FULL PAGE GRAPHIC: TITLE – Unprecedented and growing issuance in credit assets demands an active approach. Two charts are shown. The first chart shows US Public Market Growth as measured by the dollar amount outstanding from 2000 to 2021. Investment-grade credit, which comprises the bulk of the US public market, has consistently grown in the last 21 years. High yield and bank loans take up much smaller market shares. The second chart shows US Private Market Growth as measured by the dollar amount outstanding from 2000 to 2021. It shows steady growth, which was most pronounced starting around 2015-2016 through 2021.

you have seen significant growth in some of the lower rated or private segments of the corporate credit market. You've also seen a resulting deterioration of fundamentals in certain areas of this market. So we do think on a relative basis those areas warrant caution, especially those areas within the private space that haven't repriced yet.

Where we would be the most cautious currently are areas that have tended to be slow to react. We think one of the most exciting opportunities on a go forward basis will be to have contingent capital, to prepare for opportunities in that space, just given how large those sectors have become. We think that will be a great opportunity for investors to supplement their more traditional allocations to fixed income, public equity or private equity.

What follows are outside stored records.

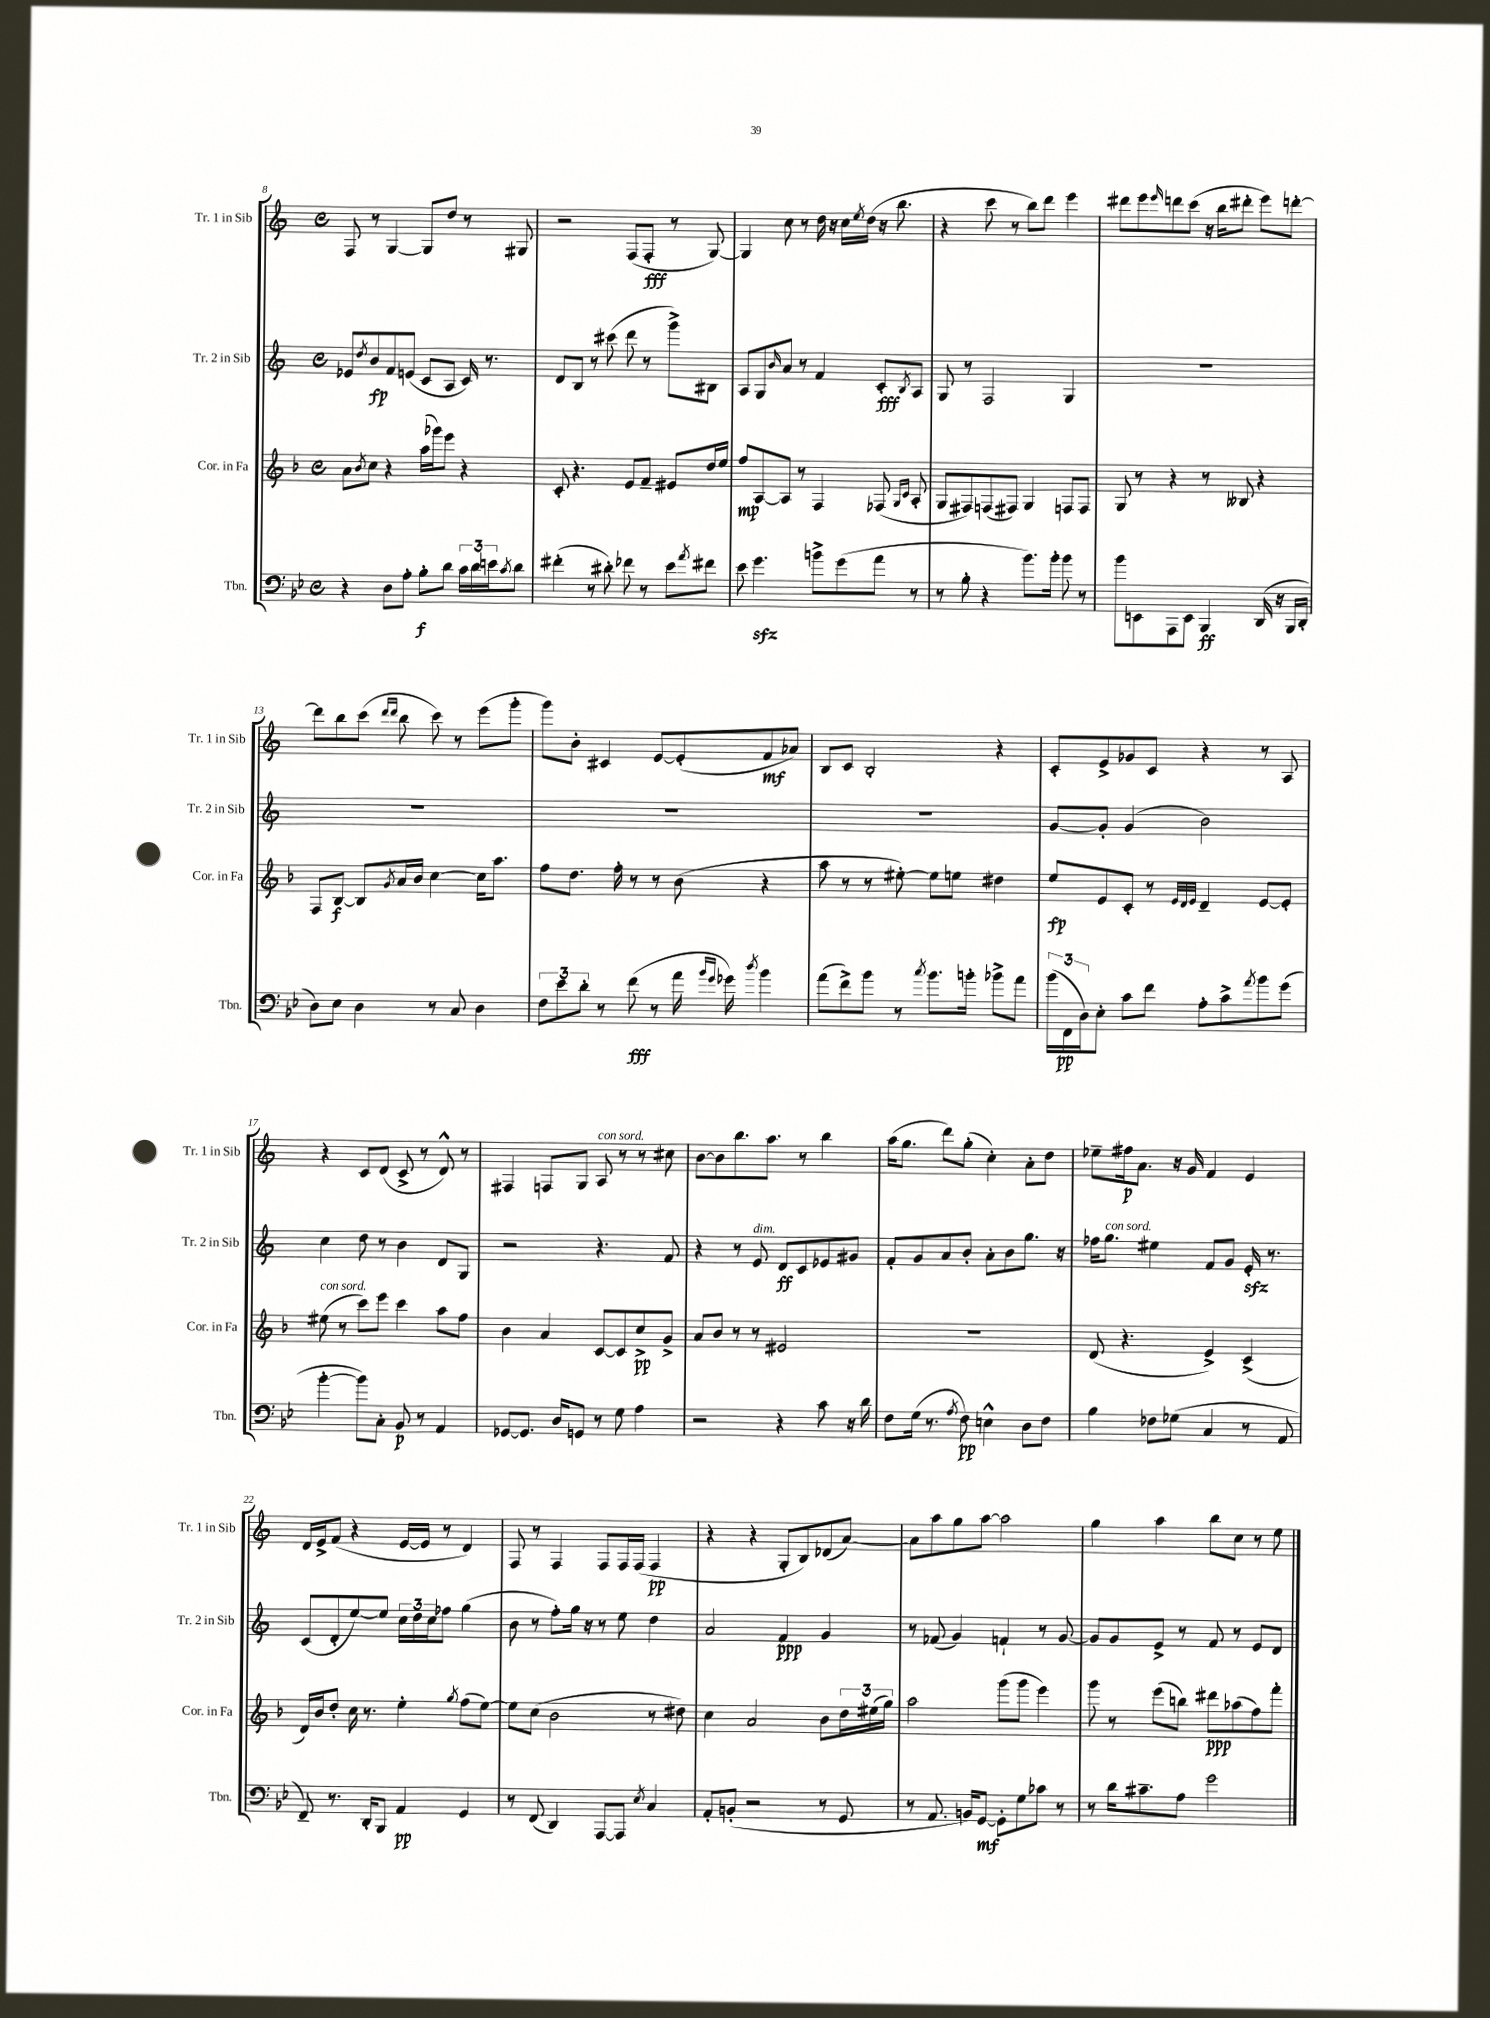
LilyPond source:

<<
\new StaffGroup <<
\new Staff = "s0" \with { instrumentName = "Tr. 1 in Sib" shortInstrumentName = "Tr. 1 in Sib" } {
    \clef treble \key c \major \defaultTimeSignature \time 4/4
    f8 r8 g4~ g8 d''8 r8 gis8 |
    r2 f8( f8-.\fff r8 g8~) |
    g4 c''8 r8 d''16 r16 c''16 \acciaccatura { e''8 } d''16( r16 b''8. |
    r4 c'''8 r8 b''8) d'''8 e'''4 |
    dis'''8 e'''8 \grace { e'''16 } d'''8 c'''8( r16 b''16 dis'''8-. e'''8) d'''8~-. |
    d'''8 b''8 c'''8( \grace { d'''16 d'''16 } b''8 c'''8) r8 e'''8( g'''8-. |
    g'''8) b'8-. cis'4 e'8~ e'8-.( f'8\mf aes'8) |
    b8 c'8 b2-. r4 |
    c'8-. e'8-> ges'8 c'8 r4 r8 a8 |
    r4 c'8 d'8( c'8-> r8 d'8-^) r8 |
    fis4 f8 g8 a8^\markup { \italic "con sord." } r8 r8 cis''8 |
    b'8~ b'8 b''8. a''8. r8 b''4 |
    a''16( g''8. d'''8) g''8-.( c''4-.) a'8-. d''8 |
    ees''8-- fis''16\p a'8. r16 g'16 f'4 e'4 |
    d'16 e'16-> f'8( r4 e'16~ e'16 r8 d'4) |
    f8 r8 f4 f8 f16 f16( f4\pp |
    r4 r4 g8-. b8) des'8( a'8~) |
    a'8 a''8 g''8 a''8~ a''2 |
    g''4 a''4 b''8 c''8 r8 e''8 \bar "|." |
}
\new Staff = "s1" \with { instrumentName = "Tr. 2 in Sib" shortInstrumentName = "Tr. 2 in Sib" } {
    \clef treble \key c \major \defaultTimeSignature \time 4/4
    ees'8 \acciaccatura { d''8 } b'8\fp f'8 e'8( c'8 a8 c'16) r8. |
    d'8 b8 r8 cis'''8( d'''8 r8 g'''8->) bis8 |
    a8 g8 \grace { b'16 } a'8 r8 f'4 c'8-.\fff \acciaccatura { b8 } a8 |
    g8 r8 f2 g4 |
    R1 |
    R1 |
    R1 |
    R1 |
    g'8~ g'8-. g'4( b'2) |
    c''4 d''8 r8 b'4 d'8 g8 |
    r2 r4. f'8 |
    r4 r8 e'8^\markup { \italic "dim." } d'8\ff c'8 ees'8 gis'8 |
    f'8-. g'8 a'8 b'8-. a'8-. b'8 g''8. r16 |
    fes''16 g''8.^\markup { \italic "con sord." } eis''4 f'8 g'8 e'16-.\sfz r8. |
    c'8( d'8-. e''8~) e''8 \tuplet 3/2 { c''16 d''16 c''16 } fes''8 g''4( |
    b'8 r8 f''8-.) g''16 r16 r8 e''8 d''4 |
    a'2 f'4\ppp g'4 |
    r8 fes'8( g'4) f'4-! r8 g'8~ |
    g'8 g'8 e'8-> r8 f'8 r8 e'8 d'8 \bar "|." |
}
\new Staff = "s2" \with { instrumentName = "Cor. in Fa" shortInstrumentName = "Cor. in Fa" } {
    \clef treble \key f \major \defaultTimeSignature \time 4/4
    a'8 \acciaccatura { bes'8 } c''8 r4 a''16( ges'''16) e'''8 r4 |
    c'8-. r4. e'8 f'8-- eis'8 d''16 e''16 |
    f''8\mp a8~ a8 r8 f4 fes8( \grace { g16 c'16 } a8-. |
    g8 fis8) f8( fis8) g4 f8 f8 |
    g8 r8 r4 r8 beses8 r4 |
    f8 bes8~\f bes8 \acciaccatura { g'8 } a'16 bes'16 c''4~ c''16 a''8. |
    f''8 d''8. f''16-. r8 r8 bes'8( r4 |
    a''8 r8 r8 eis''8~-.) eis''8 e''8 dis''4 |
    e''8\fp e'8 c'8-. r8 \grace { e'32 d'32 e'32 } d'4-- e'8~ e'8-. |
    eis''8^\markup { \italic "con sord." }( r8 c'''8) e'''8 c'''4 a''8 f''8 |
    bes'4 a'4 c'8~ c'8 c''8->\pp g'8-> |
    a'8 bes'8 r8 r8 eis'2 |
    R1 |
    d'8( r4. e'4->) c'4->( |
    d'16) bes'16 d''8-. c''16 r8. e''4-. \acciaccatura { g''8 } f''8( e''8~) |
    e''8 c''8( bes'2 r8 dis''8) |
    c''4 a'2 bes'8 \tuplet 3/2 { d''16 eis''16( g''16) } |
    a''2 g'''8( g'''8 e'''4) |
    g'''8 r8 e'''8( b''8) dis'''8\ppp aes''8( f''8) f'''8-. \bar "|." |
}
\new Staff = "s3" \with { instrumentName = "Tbn." shortInstrumentName = "Tbn." } {
    \clef bass \key bes \major \defaultTimeSignature \time 4/4
    r4 d8 a8-. bes8-.\f d'8 \tuplet 3/2 { c'16 d'16 e'16 } \acciaccatura { c'8 } d'8 |
    fis'4-.( r8 dis'8-.) fes'8 r8 ees'8 \acciaccatura { a'8 } fis'8 |
    ees'8 g'4.\sfz b'8-> g'8( a'8 r8 |
    r8 bes8-. r4 bes'8.) bes'16-. bes'8 r8 |
    bes'8 e,8 a,,8 e,8 bes,,4\ff d,16( r16 bes,,16 d,16-. |
    d8) ees8 d4 r8 c8 d4 |
    \tuplet 3/2 { f8 ees'8 d'8-. } r8 f'8\fff( r8 a'16 \grace { bes'16 g'16 } ges'16) \acciaccatura { d''8 } bes'4 |
    a'8( f'8->) bes'8 r8 \acciaccatura { c''8 } bes'8. b'16-. bes'8-> a'8 |
    \tuplet 3/2 { bes'16( f,16\pp d16) } ees8-. c'8 f'8 a8-. c'8-> \acciaccatura { a'8 } bes'8 g'8( |
    bes'4~-. bes'8) c8-. bes,8\p r8 a,4 |
    ges,8~ ges,8. d16 g,8 r8 g8 a4 |
    r2 r4 c'8 r16 d'16 |
    f8 g16( r8. \acciaccatura { a8 } f8\pp) e4-^ d8 f8 |
    bes4 fes8 ges8( c4 r8 a,8 |
    f,8--) r8. d,16-. bes,,8 a,4\pp g,4 |
    r8 f,8( d,4) a,,8~ a,,8 \acciaccatura { ees8 } c4 |
    a,8-. b,8-.( r2 r8 g,8 |
    r8 a,8. b,16) g,8~\mf g,8-. g8 ces'8 r8 |
    r8 d'16 cis'8.-- a8 g'2 \bar "|." |
}
>>
>>
\layout { \context { \Score currentBarNumber = #8 } }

 Then last but not least, I want to bring it back to

 Images on screen: Residential real estate

the housing market. Our core view is that even if the economy slows significantly, you can get some weakness in home prices. You can get some weaknesses weakness in home prices, in real terms. You could even have scenarios where home prices go down on a national basis. That doesn't have to be a major problem because this is a market today with very, very high quality borrowers, very little excess, very little building over the last decade relative to household formation.

 Images on screen: PIMCO trade floor

When you look at some of the areas around household credit, asset backed credit, mortgage credit, banking credit, or financial sector credit, that's where you see the type of resiliency in pretty attractive spread levels that we think will lead the charge over the next five years.